Problem to solve:
Without including any pictures, reproduce the full listing exactly.

[Dataset records — start]

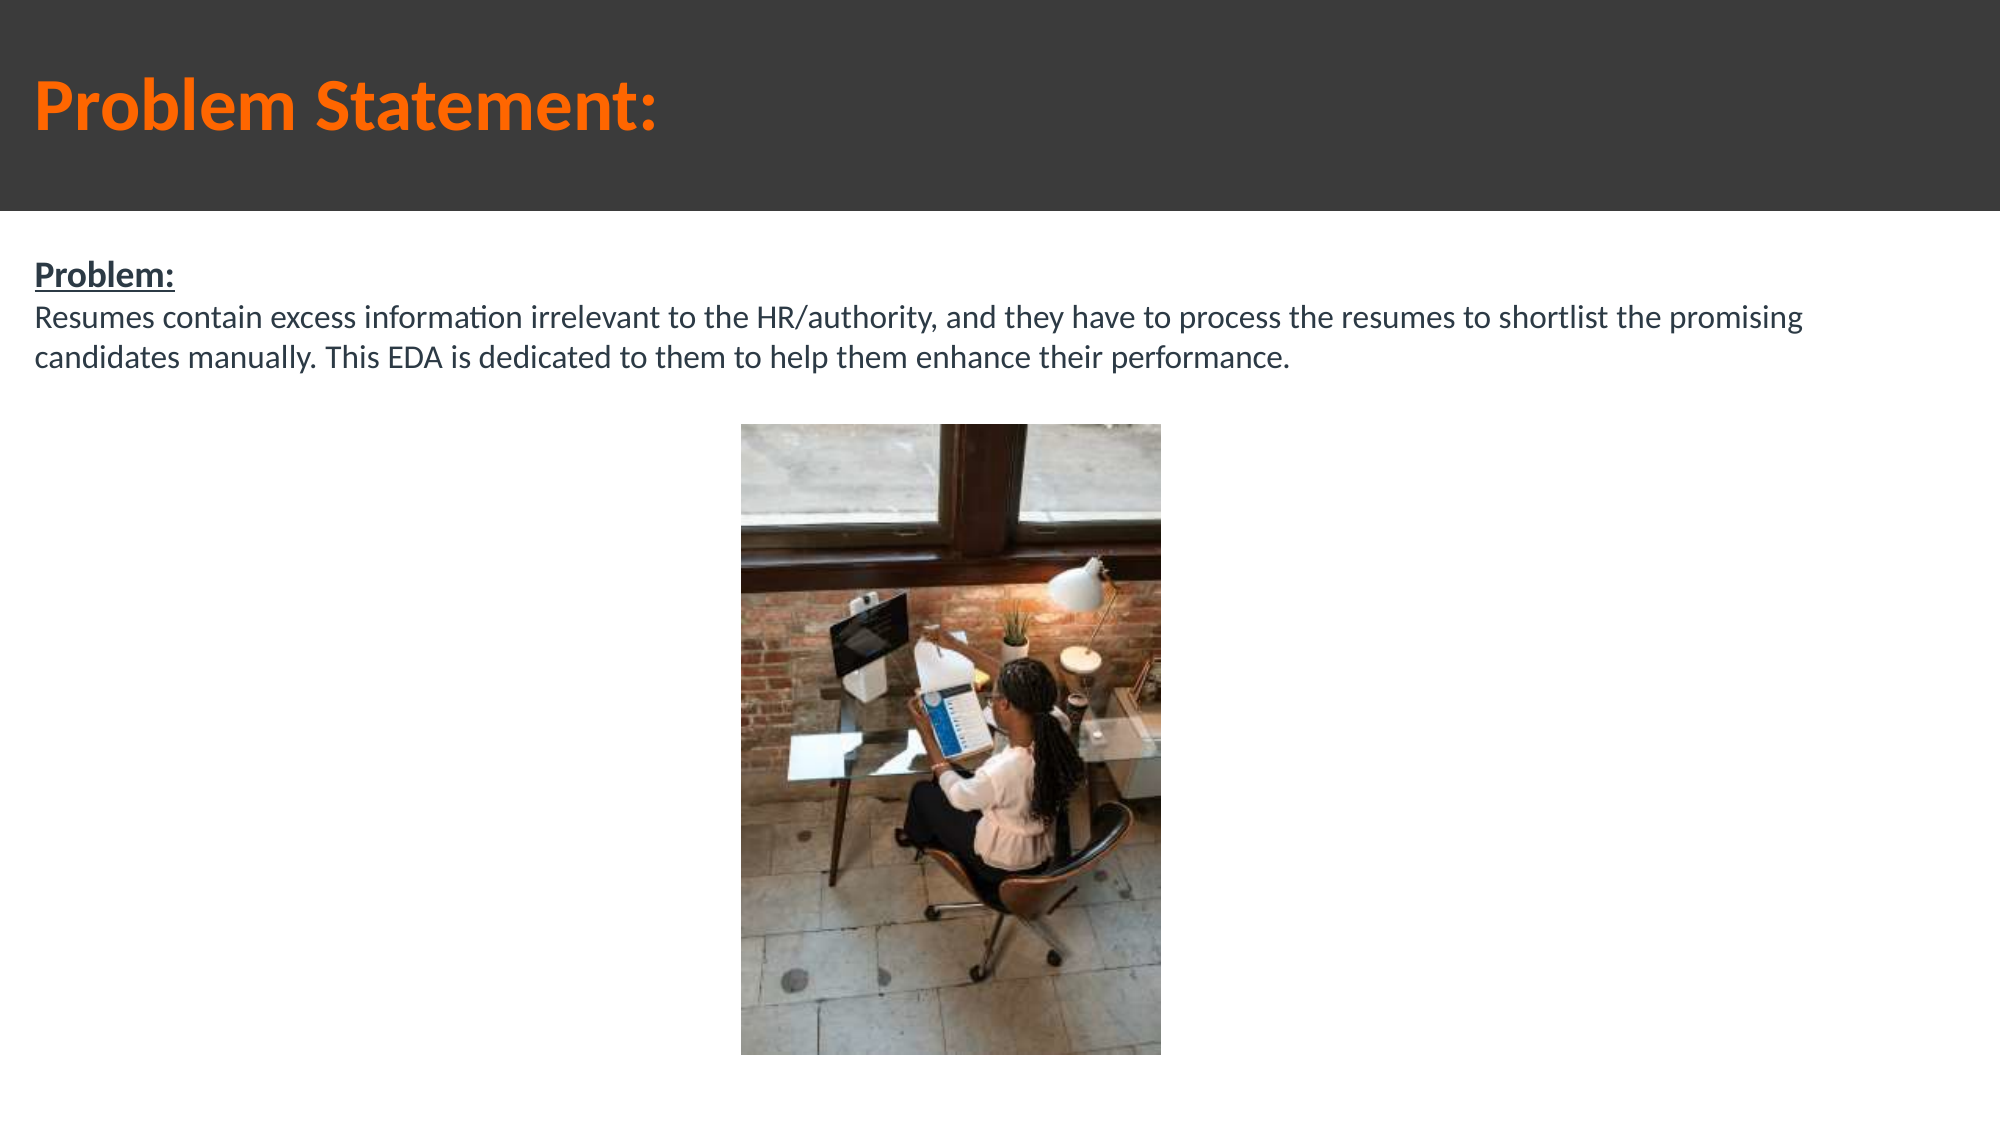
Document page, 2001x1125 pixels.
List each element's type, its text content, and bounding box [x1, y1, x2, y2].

picture [0, 0, 2000, 211]
title Problem Statement: [32, 53, 1217, 244]
picture [740, 424, 1161, 1055]
text_box Problem: Resumes contain excess information irrelevant to the HR/authority, and they have to process the resumes to shortlist the promising candidates manually. This EDA is dedicated to them to help them enhance their performance. [32, 247, 1914, 376]
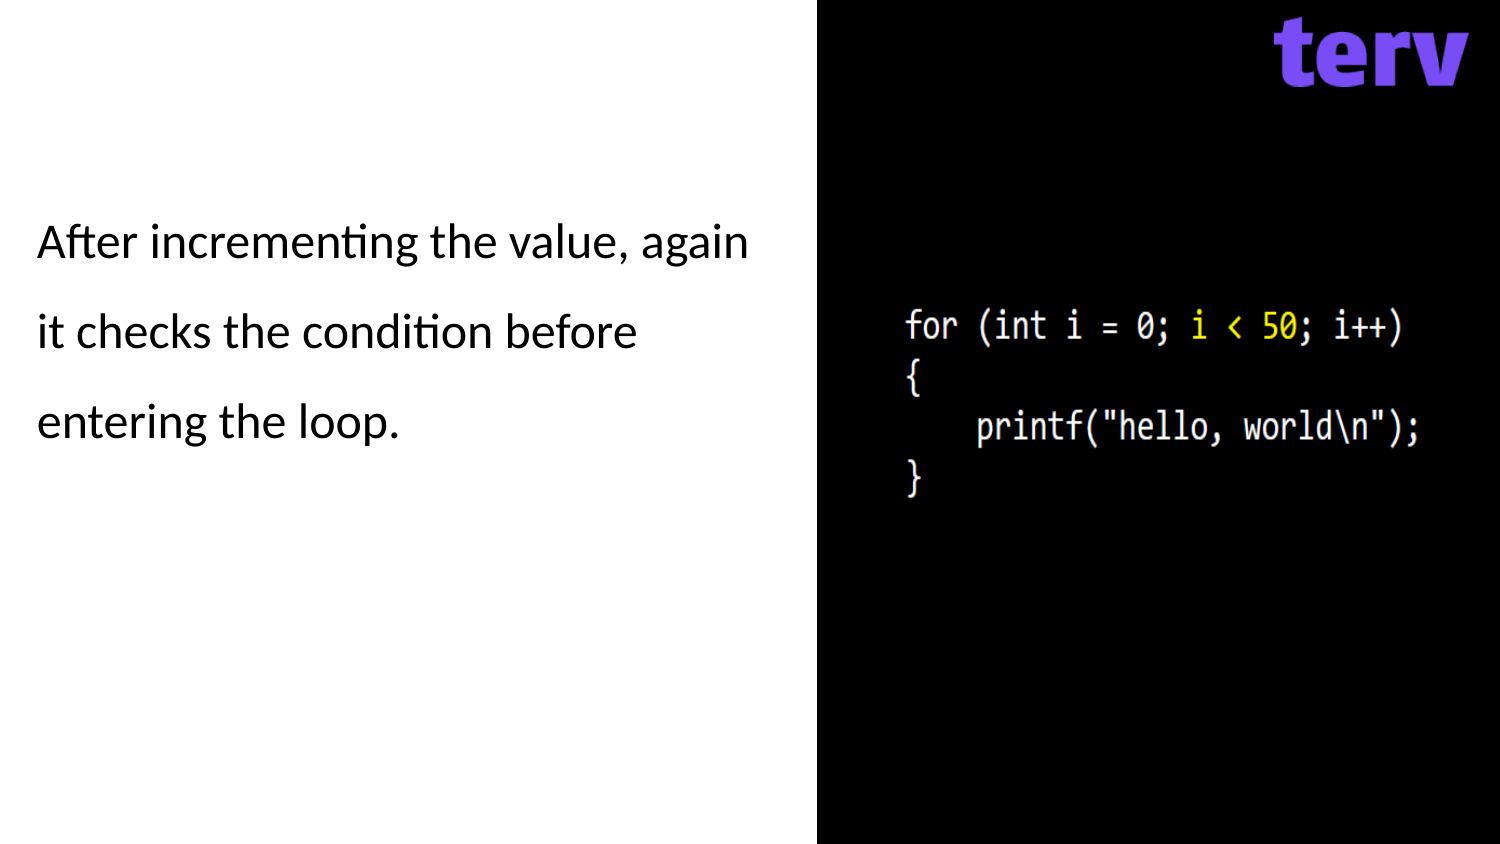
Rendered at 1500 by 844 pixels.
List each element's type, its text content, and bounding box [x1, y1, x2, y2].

picture [817, 0, 1500, 844]
text_box After incrementing the value, again it checks the condition before entering the loop. [22, 171, 803, 457]
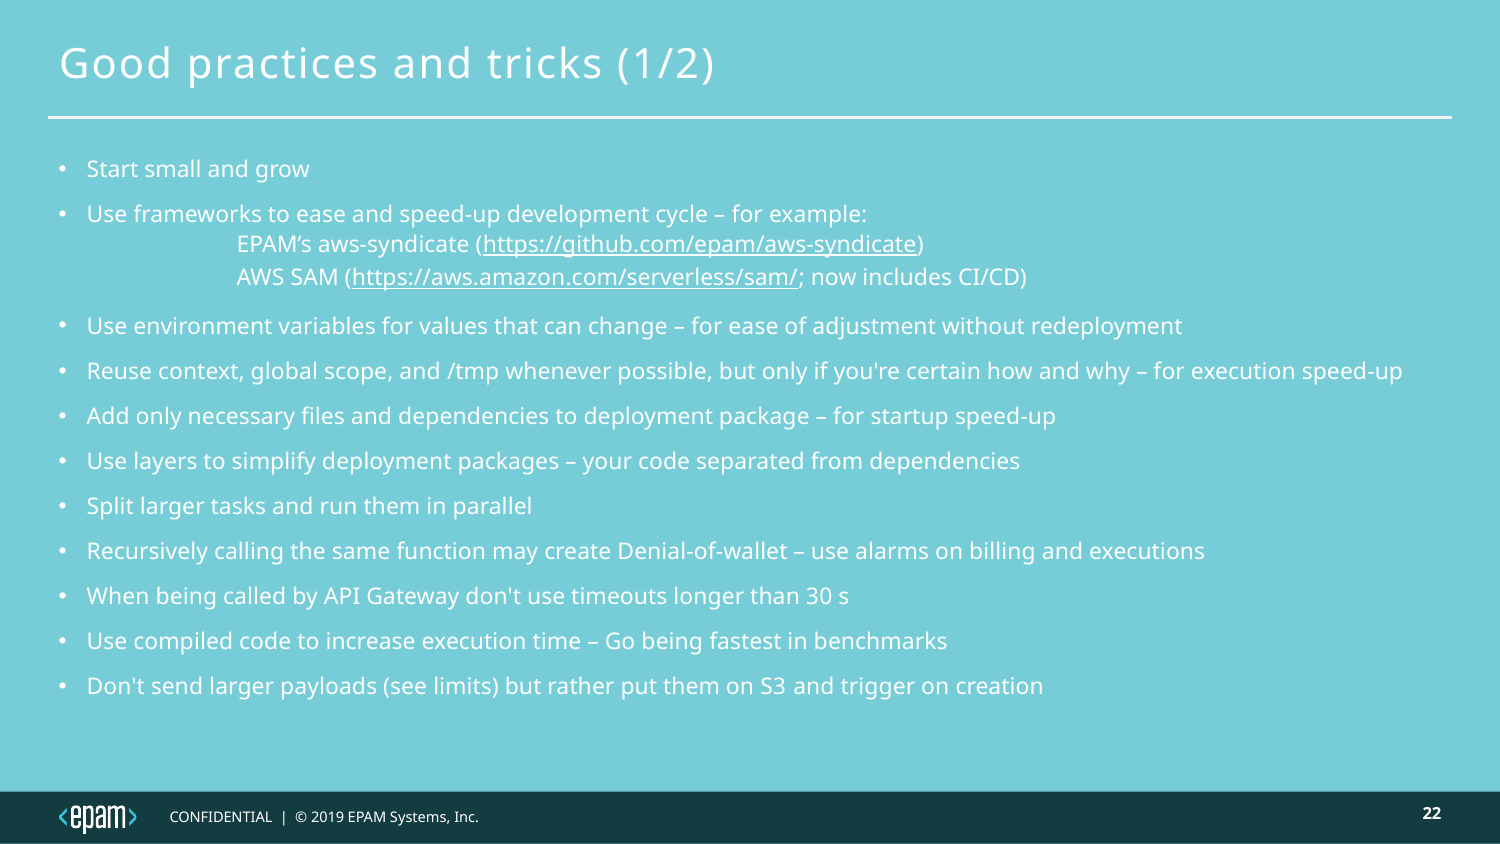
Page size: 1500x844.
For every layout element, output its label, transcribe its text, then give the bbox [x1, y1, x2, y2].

title Good practices and tricks (1/2) [59, 37, 1442, 87]
slide_number 22 [1216, 791, 1442, 844]
list Start small and grow Use frameworks to ease and speed-up development cycle – for example: EPAM’s aws-syndicate (https://github.com/epam/aws-syndicate) AWS SAM (https://aws.amazon.com/serverless/sam/; now includes CI/CD) Use environment variables for values that can change – for ease of adjustment without redeployment Reuse context, global scope, and /tmp whenever possible, but only if you're certain how and why – for execution speed-up Add only necessary files and dependencies to deployment package – for startup speed-up Use layers to simplify deployment packages – your code separated from dependencies Split larger tasks and run them in parallel Recursively calling the same function may create Denial-of-wallet – use alarms on billing and executions When being called by API Gateway don't use timeouts longer than 30 s Use compiled code to increase execution time – Go being fastest in benchmarks Don't send larger payloads (see limits) but rather put them on S3 and trigger on creation [58, 148, 1442, 735]
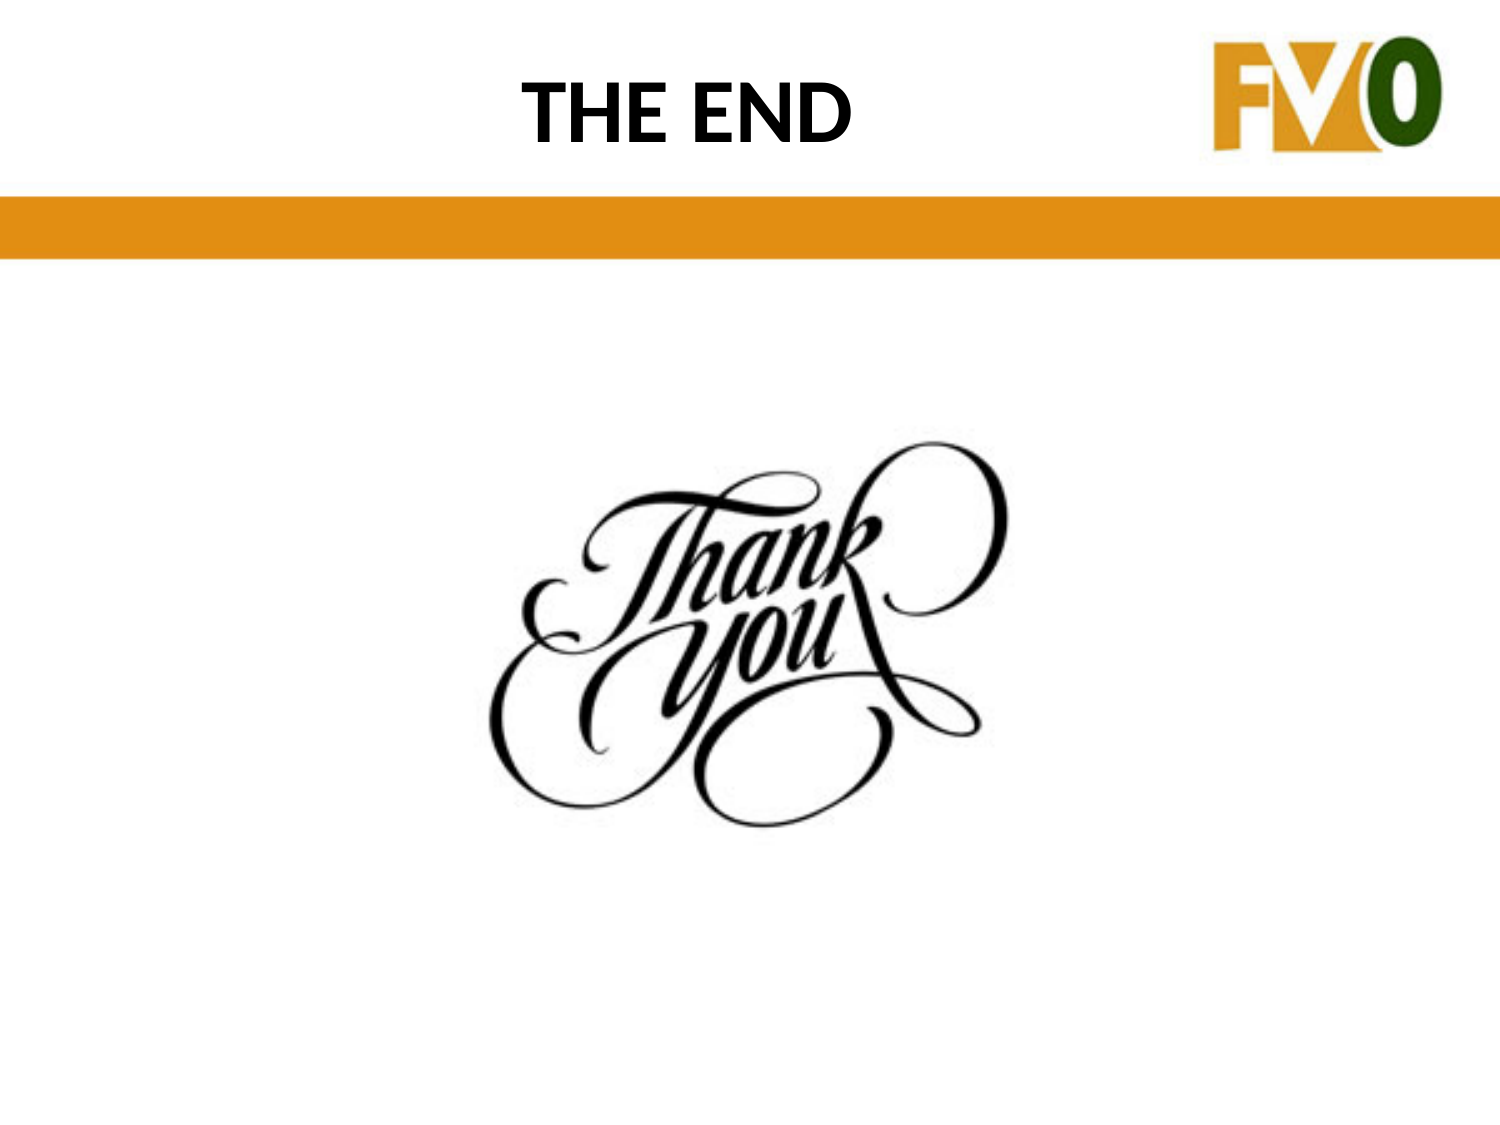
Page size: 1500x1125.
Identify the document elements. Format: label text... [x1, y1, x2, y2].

picture [0, 0, 1500, 1125]
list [374, 387, 1126, 888]
title THE END [12, 12, 1363, 200]
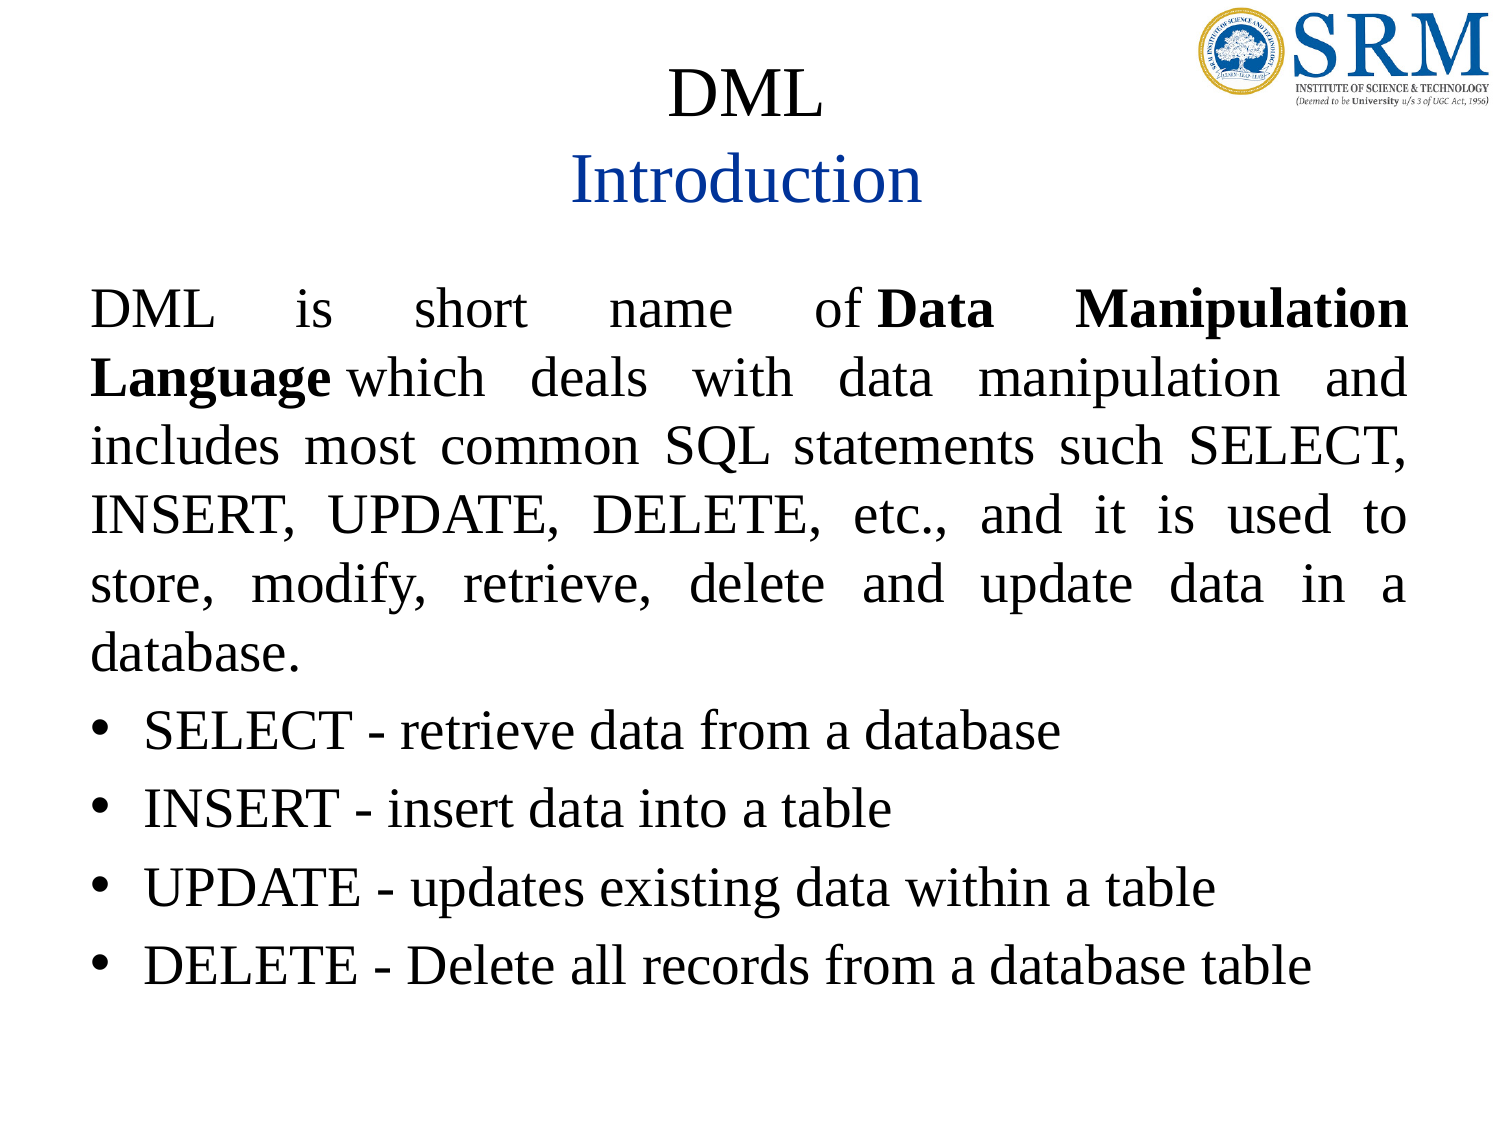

[Dataset records — finish]

Solved exercise:
Document page, 2001x1125 pixels.
List each element's type, its text content, and bounding box [x1, y1, x2, y2].

picture [0, 0, 2000, 211]
title Problem Statement: [32, 53, 1217, 244]
picture [740, 424, 1161, 1055]
text_box Problem: Resumes contain excess information irrelevant to the HR/authority, and they have to process the resumes to shortlist the promising candidates manually. This EDA is dedicated to them to help them enhance their performance. [32, 247, 1914, 376]
Rendered at 1500 by 844 pixels.
List each element's type, its text content, and bounding box [x1, y1, x2, y2].

picture [817, 0, 1500, 844]
text_box After incrementing the value, again it checks the condition before entering the loop. [22, 171, 803, 457]
Page size: 1500x844.
For every layout element, output its label, transcribe its text, then give the bbox [x1, y1, x2, y2].

title Good practices and tricks (1/2) [59, 37, 1442, 87]
slide_number 22 [1216, 791, 1442, 844]
list Start small and grow Use frameworks to ease and speed-up development cycle – for example: EPAM’s aws-syndicate (https://github.com/epam/aws-syndicate) AWS SAM (https://aws.amazon.com/serverless/sam/; now includes CI/CD) Use environment variables for values that can change – for ease of adjustment without redeployment Reuse context, global scope, and /tmp whenever possible, but only if you're certain how and why – for execution speed-up Add only necessary files and dependencies to deployment package – for startup speed-up Use layers to simplify deployment packages – your code separated from dependencies Split larger tasks and run them in parallel Recursively calling the same function may create Denial-of-wallet – use alarms on billing and executions When being called by API Gateway don't use timeouts longer than 30 s Use compiled code to increase execution time – Go being fastest in benchmarks Don't send larger payloads (see limits) but rather put them on S3 and trigger on creation [58, 148, 1442, 735]
Page size: 1500x1125.
Identify the document elements. Format: label text... [x1, y1, x2, y2].

picture [0, 0, 1500, 1125]
list [374, 387, 1126, 888]
title THE END [12, 12, 1363, 200]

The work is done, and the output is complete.